# Tasks and exercises
• 1. From the Jetty issue thread, copy the passage starting at "There's currently an" and ending at "would be appreciated.".
• 2. Decide whether each statement agrees with the Jetty issue thread, answering yes or no and quoting the words that settle it: (a) The issue's priority is Minor. (b) Joakim Erdfelt reported the issue. (c) The attached OpenCloseTest.java file is 2 kB.

# Text shown
-- Opening Marker --

Issue Details (XML | Word | Printable)

Key: JETTY-748
Type: Task Task
Status: Reopened Reopened
Priority: Minor Minor
Assignee: Joakim Erdfelt
Reporter: Greg Wilkins
Votes: 1
Watchers: 5
Operations

If you were logged in you would be able to see more operations.
Jetty

Assist Hadoop to port to jetty-6 and optimize

Created: 16/Oct/08 11:34 PM   Updated: Tuesday 04:45 PM
Component/s: HTTP
Affects Version/s: None
Fix Version/s: None

Time Tracking:
Not Specified

File Attachments: 1. Java Source File OpenCloseTest.java (2 kB)



Greg Wilkins added a comment - 14/Nov/08 05:13 AM

Added RandomAccessFileBuffer and test harness.
Updated AbstractGenerator so that such buffers passed with sendContent are efficiently sent.

now testing.... then will advise hadoop how to use.


Chris Douglas added a comment - 10/Dec/08 02:38 AM

We're hitting a wall with transferTo in Java SE 6 (HADOOP-4700). It looks like a particularly buggy Linux implementation, and most of the issues aren't fixed until JDK7. There are a few more things to try, but we may have to abandon this particular route for now. Has anyone had more success with this on Linux? Is it worth experimenting with blocking I/O, or is that a non-starter for Jetty6?

On the bright side, dropping the transferTo experiment means we can tune the Server and MapOutputServlet in more conventional ways. Where should we start?

There's currently an open issue (HADOOP-4744) that may be related to the Jetty6 migration. In allocating a medium/large cluster (~400-500 nodes), it looks like some of the jetty servers are failing to start. If there are strategies for troubleshooting this, any guidance would be appreciated.


Greg Wilkins added a comment - 10/Dec/08 05:02 PM

David,

can you have a quick look at these issues and summarize them to me.
Also can you make sure that the RandomAccessFileBuffer and it's support are
backported from jetty-7 to jetty-6.


Devaraj Das added a comment - 11/Dec/08 01:10 PM

I recently commented on HADOOP-4744. Please have a look. Thanks!


Chris Douglas added a comment - 16/Dec/08 03:10 AM

We're seeing this pair of exceptions frequently:

org.mortbay.jetty.EofException
        at org.mortbay.jetty.HttpGenerator.flush(HttpGenerator.java:787)

-- Closing Marker --

(Data visualization graphics)

-- Opening Marker --

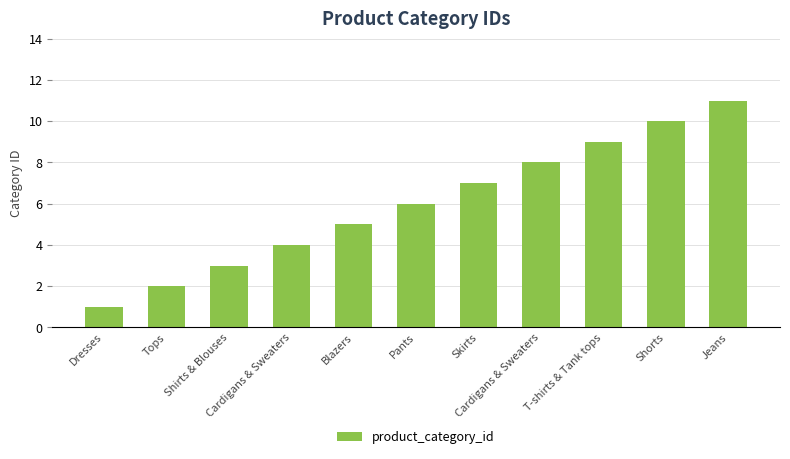

The value at Pants is 6. True or false?

True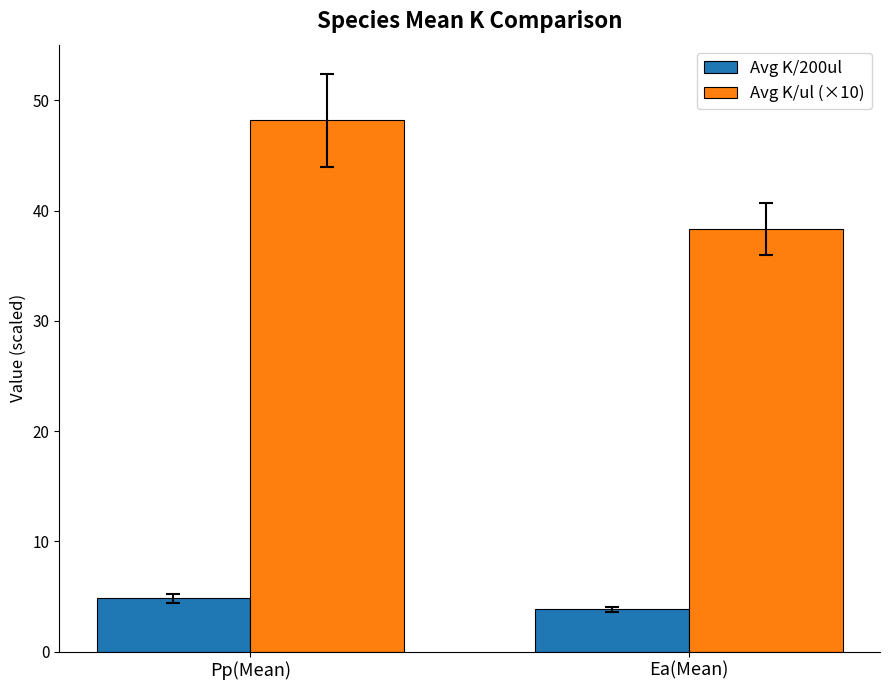

Reading left to right, list all the values displayed in this chart.

Avg K/200ul: Pp(Mean)=4.8	Ea(Mean)=3.8
Avg K/ul (×10): Pp(Mean)=48.2	Ea(Mean)=38.3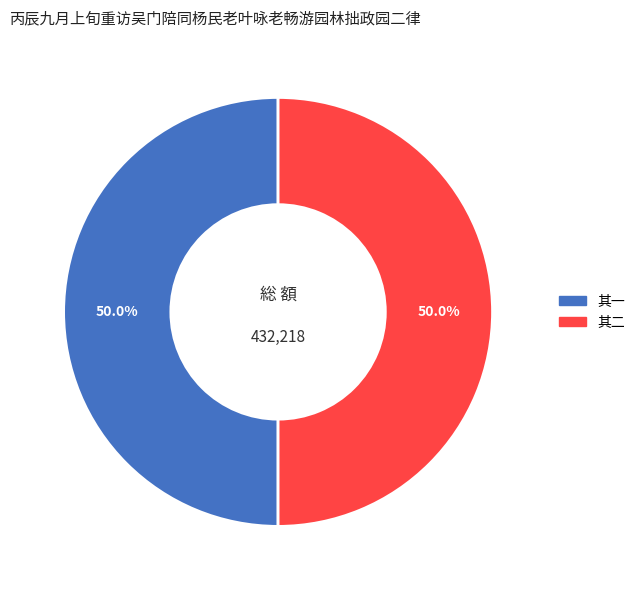

Approximately how many times larger is the value at 其二 compared to 其一?

1.0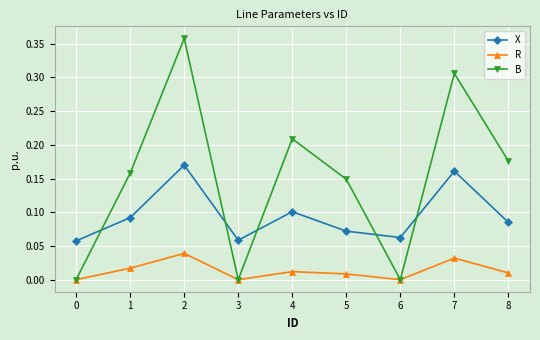

Rank the series by their maximum value, from lowest to highest.

R, X, B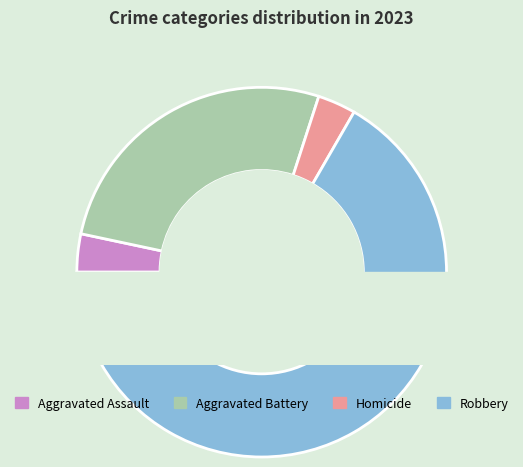

Combined, do Aggravated Assault and Homicide account for over 50%?

No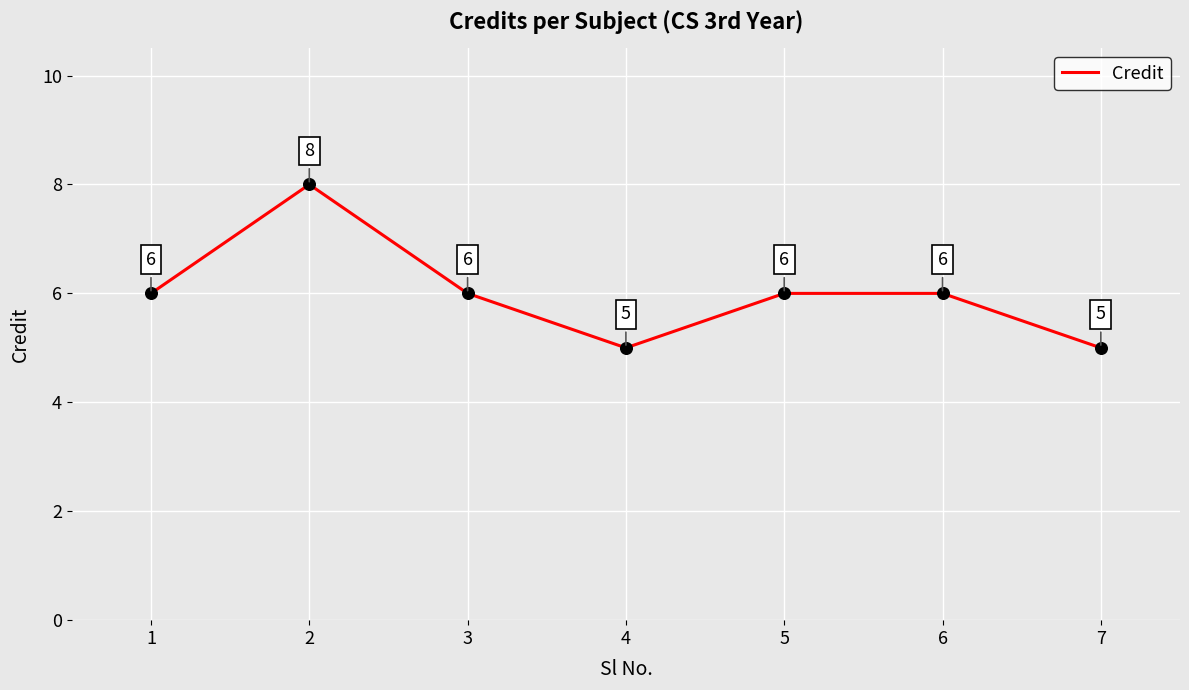

Which has a higher value, 1 or 4?

1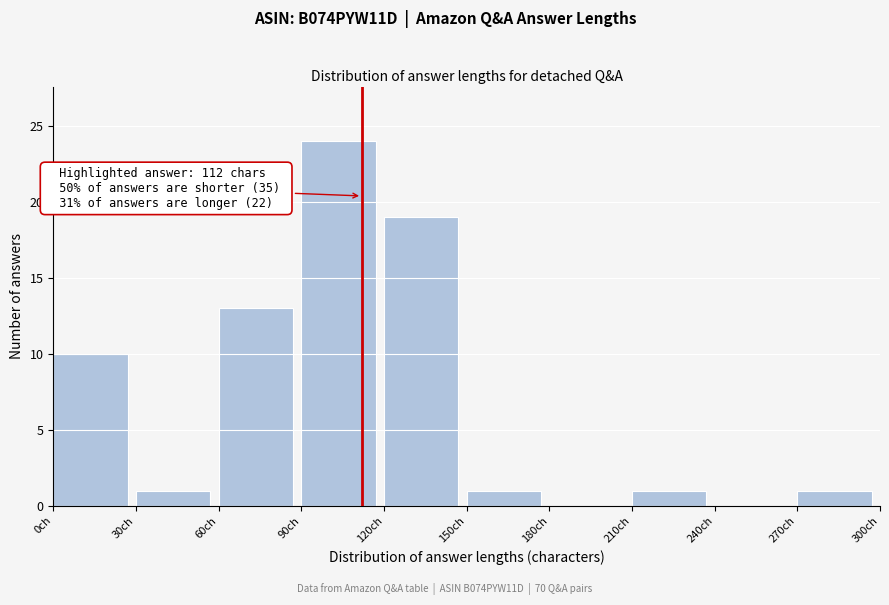

Which range on the x-axis has the tallest bar?

90 to 120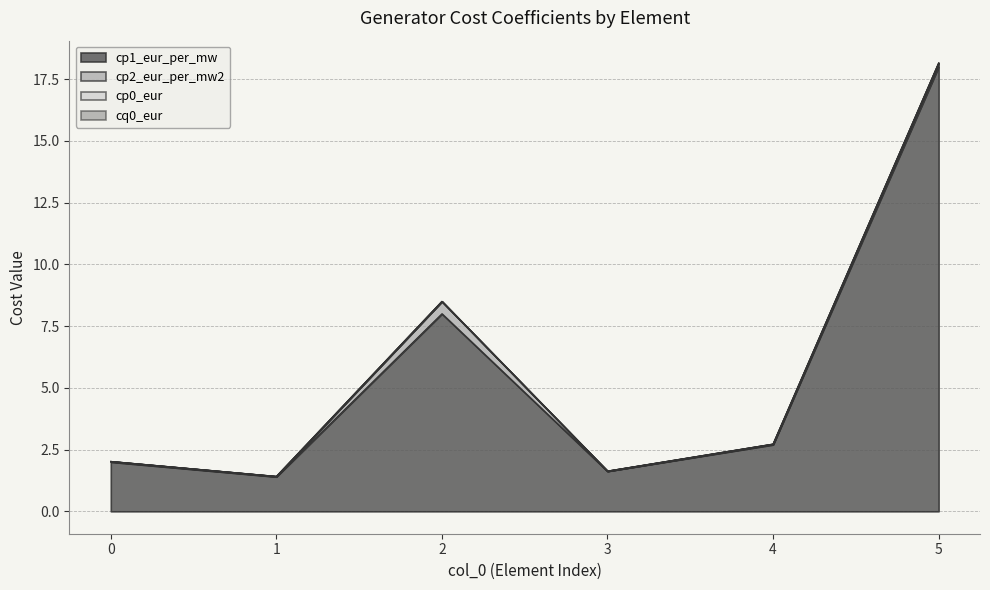

Which has a higher value, 4 or 5?

5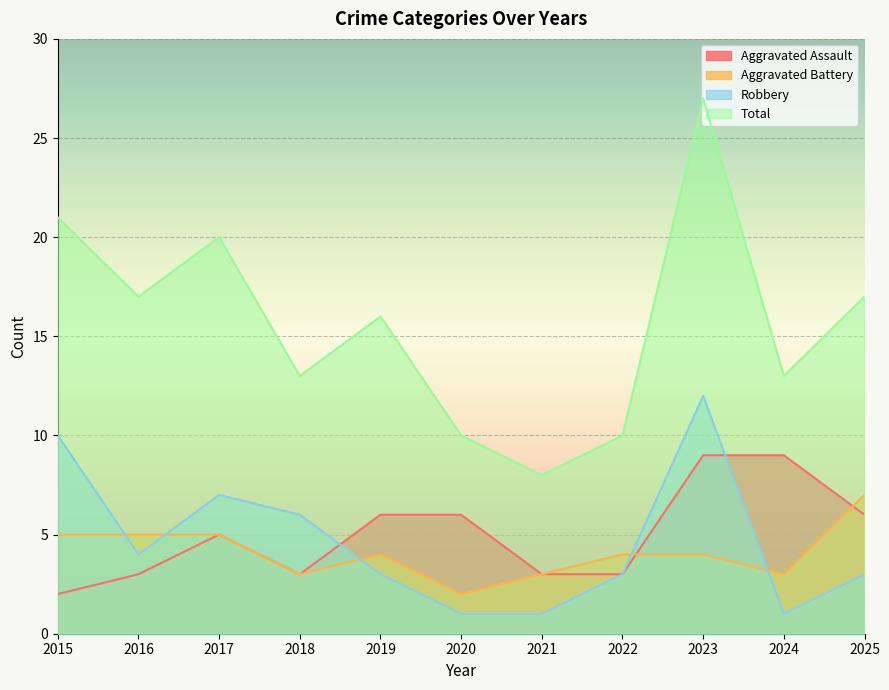

What is the value of the Aggravated Assault point at the 2nd from the left?

3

-- Closing Marker --

# Expected responses
• 1.
There's currently an open issue (HADOOP-4744) that may be related to the Jetty6 migration. In allocating a medium/large cluster (~400-500 nodes), it looks like some of the jetty servers are failing to start. If there are strategies for troubleshooting this, any guidance would be appreciated.

• 2.
(a) Yes: "Priority: Minor"
(b) No: "Reporter: Greg Wilkins"
(c) Yes: "OpenCloseTest.java (2 kB)"